Given, a conversation as data-set in the form of a series of chats, we shall first remove noise in the form of spelling errors and use text segmentation to formalize the chats to some extent.
Then, we differentiate chunks of conversation using topic modeling and then using similarity-index upon the few sets of topics to segregate the large chunk of chats.
Once we have identified the primary topic (**tag**) of a certain series of chats, we build a semantic space of words. With the help of a co-occurrence **HAL** model, we use the given space we calculate cumulative scores of sentences. Using these scores, we include sentences and generate required summary.
- **Text Segmentation:** We can use Longest Contiguous Messages (LCM) for this.
- **Topic Modeling:** Latent Dirichlet Allocation can be used for this.
- **Summary Generation:** HAL space can be used to create a probabilistic model to generate scores by normalizing the count of terms.
## Ending Notes
### Challenges and Accomplishments
1. Since this our first experience with Firebase, we are really proud of what we have finally arrived at.
2. Automated chat summarization is fairly complicated as has already been explained here. Moreover, for most of us - this was our first tryst with NLP engines. Thus, configuring a simplistic and suitable model for the problem was quite some achievement.

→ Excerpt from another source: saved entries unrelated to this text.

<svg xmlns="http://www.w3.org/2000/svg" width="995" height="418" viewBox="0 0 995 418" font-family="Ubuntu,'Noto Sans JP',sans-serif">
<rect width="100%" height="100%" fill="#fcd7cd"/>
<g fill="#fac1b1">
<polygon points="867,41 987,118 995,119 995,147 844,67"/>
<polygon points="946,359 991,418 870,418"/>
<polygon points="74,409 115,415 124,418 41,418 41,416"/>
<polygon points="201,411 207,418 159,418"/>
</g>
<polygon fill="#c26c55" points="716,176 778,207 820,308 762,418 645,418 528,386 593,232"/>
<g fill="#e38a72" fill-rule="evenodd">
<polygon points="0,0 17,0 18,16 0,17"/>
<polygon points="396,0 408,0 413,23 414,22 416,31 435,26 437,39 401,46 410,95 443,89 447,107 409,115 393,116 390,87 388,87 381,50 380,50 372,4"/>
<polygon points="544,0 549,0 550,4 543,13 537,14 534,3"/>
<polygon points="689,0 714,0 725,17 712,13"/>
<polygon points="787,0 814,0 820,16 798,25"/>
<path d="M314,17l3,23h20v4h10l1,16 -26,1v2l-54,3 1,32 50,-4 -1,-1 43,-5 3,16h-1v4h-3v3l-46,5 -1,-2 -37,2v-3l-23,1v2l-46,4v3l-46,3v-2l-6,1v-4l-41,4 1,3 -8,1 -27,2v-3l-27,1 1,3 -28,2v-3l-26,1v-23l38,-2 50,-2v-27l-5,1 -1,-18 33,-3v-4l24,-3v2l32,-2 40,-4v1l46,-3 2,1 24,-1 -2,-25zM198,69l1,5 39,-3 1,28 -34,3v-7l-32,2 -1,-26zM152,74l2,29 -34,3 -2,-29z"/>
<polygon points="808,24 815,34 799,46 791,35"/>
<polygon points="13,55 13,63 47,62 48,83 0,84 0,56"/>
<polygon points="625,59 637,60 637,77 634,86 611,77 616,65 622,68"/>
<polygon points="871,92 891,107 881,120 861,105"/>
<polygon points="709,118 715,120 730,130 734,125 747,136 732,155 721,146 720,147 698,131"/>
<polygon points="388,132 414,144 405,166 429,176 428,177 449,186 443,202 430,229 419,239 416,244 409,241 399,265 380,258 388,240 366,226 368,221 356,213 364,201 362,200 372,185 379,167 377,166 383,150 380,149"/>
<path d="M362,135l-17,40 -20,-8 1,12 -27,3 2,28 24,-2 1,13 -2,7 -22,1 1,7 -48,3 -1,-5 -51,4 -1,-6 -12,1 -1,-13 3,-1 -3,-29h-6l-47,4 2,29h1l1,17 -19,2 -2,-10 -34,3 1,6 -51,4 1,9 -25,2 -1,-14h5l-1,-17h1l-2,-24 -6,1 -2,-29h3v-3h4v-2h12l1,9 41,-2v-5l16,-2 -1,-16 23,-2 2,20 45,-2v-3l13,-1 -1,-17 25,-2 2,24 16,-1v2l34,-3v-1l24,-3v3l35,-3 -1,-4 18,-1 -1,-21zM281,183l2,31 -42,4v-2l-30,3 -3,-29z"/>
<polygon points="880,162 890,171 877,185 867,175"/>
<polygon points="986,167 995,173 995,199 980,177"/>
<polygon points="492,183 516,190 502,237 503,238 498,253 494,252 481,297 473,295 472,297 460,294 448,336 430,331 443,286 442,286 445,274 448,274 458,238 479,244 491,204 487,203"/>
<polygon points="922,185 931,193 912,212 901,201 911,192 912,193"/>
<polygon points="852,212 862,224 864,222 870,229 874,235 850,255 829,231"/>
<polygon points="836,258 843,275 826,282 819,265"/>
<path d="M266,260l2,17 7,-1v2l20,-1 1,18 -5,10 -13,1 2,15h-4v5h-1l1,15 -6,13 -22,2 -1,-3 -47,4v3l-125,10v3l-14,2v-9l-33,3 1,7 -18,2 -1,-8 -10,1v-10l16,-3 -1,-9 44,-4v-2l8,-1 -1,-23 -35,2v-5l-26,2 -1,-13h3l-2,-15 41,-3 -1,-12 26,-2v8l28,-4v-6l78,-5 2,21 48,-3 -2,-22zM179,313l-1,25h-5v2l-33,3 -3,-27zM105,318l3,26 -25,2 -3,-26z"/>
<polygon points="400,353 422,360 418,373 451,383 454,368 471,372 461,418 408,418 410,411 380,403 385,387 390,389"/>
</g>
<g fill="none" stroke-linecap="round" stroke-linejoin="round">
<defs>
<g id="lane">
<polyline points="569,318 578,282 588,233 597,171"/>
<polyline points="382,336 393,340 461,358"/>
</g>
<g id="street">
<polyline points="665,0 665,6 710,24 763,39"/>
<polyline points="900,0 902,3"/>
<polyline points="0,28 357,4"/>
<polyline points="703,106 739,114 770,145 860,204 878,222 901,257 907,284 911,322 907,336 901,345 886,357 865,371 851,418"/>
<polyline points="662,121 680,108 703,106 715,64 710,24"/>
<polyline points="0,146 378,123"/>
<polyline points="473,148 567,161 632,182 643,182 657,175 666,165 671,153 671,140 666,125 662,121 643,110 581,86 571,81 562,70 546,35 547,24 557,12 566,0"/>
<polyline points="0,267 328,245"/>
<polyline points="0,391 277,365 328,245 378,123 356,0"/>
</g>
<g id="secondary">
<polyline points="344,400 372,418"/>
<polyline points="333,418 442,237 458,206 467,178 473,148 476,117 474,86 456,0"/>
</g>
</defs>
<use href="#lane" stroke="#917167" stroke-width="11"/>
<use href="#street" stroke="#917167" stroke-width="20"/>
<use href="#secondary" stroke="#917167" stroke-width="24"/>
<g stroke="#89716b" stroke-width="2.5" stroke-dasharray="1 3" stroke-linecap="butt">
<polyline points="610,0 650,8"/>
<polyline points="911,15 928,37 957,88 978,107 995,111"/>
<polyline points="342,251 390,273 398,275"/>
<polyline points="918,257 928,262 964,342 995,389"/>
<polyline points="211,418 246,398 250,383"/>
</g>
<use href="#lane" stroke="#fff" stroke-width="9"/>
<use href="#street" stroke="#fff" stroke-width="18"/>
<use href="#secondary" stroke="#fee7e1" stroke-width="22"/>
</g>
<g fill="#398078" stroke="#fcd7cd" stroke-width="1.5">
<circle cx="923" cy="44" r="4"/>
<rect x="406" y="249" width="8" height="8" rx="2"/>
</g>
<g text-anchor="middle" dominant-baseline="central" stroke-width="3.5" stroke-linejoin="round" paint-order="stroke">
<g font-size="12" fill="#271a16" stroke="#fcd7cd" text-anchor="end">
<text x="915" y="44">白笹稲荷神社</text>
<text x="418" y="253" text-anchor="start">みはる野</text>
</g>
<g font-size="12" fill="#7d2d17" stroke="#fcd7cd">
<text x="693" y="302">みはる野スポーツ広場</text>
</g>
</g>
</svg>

3. Data Cleaning was also a significant problem we faced while working on this project.
### Experiences Gained
1. We learned a lot about how summarization works and the nuances of chat summarization as well as forming abstractive summaries.
2. We became quite sophisticated with handling discord bots and hosting and running them on Cloud, so that they can be used simultaneously be hundreds of people across the world.
3. We learned quite a lot about Firebase and Firestore, which was a major takeaway for some of us.